In a complaint filed last Thursday in the Eastern District of New York, Verizon fired another salvo in the long-running price-fixing dispute between merchants and credit card providers Visa and Mastercard. The suit alleges that Visa and Mastercard have colluded to fix the price of interchange fees, which are charged to the merchant whenever a transaction using a Visa or Mastercard payment card is made.
The claims run parallel to a massive lawsuit from 2005, which alleges that the member banks which comprised Visa and Mastercard conspired to fix prices. That case, also in the Eastern District of New York, reached a multi-billion dollar settlement in 2012.
The settlement remains in flux today. It is currently under judicial review, with a status conference scheduled for next month. Thousands of plaintiffs opted out of the settlement, while others contested its fairness. Verizon, nor its parent company Cellco, appear on the docket for that case as of publication.
Verizon’s suit against Visa and Mastercard alleges that Visa and Mastercard, and the member banks that comprised the customer base of those companies, conspired to inflate the interchange fees that affect every transaction made with a card. The defendants allegedly maintained supracompetitve pricing, in part, through rules and policies that prevent competition. These include prohibitions that prevent merchants from recouping the fees from customers or implementing minimum purchase requirements to use a credit card. Additionally, Verizon also alleges that the uniform schedule of Default Interchange Fees used by the defendants are illegal.

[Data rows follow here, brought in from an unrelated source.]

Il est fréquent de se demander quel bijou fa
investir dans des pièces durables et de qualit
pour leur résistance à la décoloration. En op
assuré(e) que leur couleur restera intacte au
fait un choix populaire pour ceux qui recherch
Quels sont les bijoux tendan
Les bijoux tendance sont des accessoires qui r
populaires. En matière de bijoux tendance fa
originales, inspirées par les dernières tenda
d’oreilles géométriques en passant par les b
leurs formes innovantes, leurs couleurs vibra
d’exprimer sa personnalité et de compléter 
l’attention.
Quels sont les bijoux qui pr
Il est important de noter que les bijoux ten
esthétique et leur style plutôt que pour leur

Verizon also notes that Mastercard and Visa restructured as part of an initial public offering in 2006 “in order to avoid antitrust scrutiny.” Prior to their restructurings, Visa and Mastercard operated as a consortium or cooperative of the member banks rather than a publicly-traded company. The restructurings occurred after the 2005 lawsuit was filed.
The Verizon case has not yet been assigned to a judge. The plaintiffs are represented by Lowenstein & Sandler.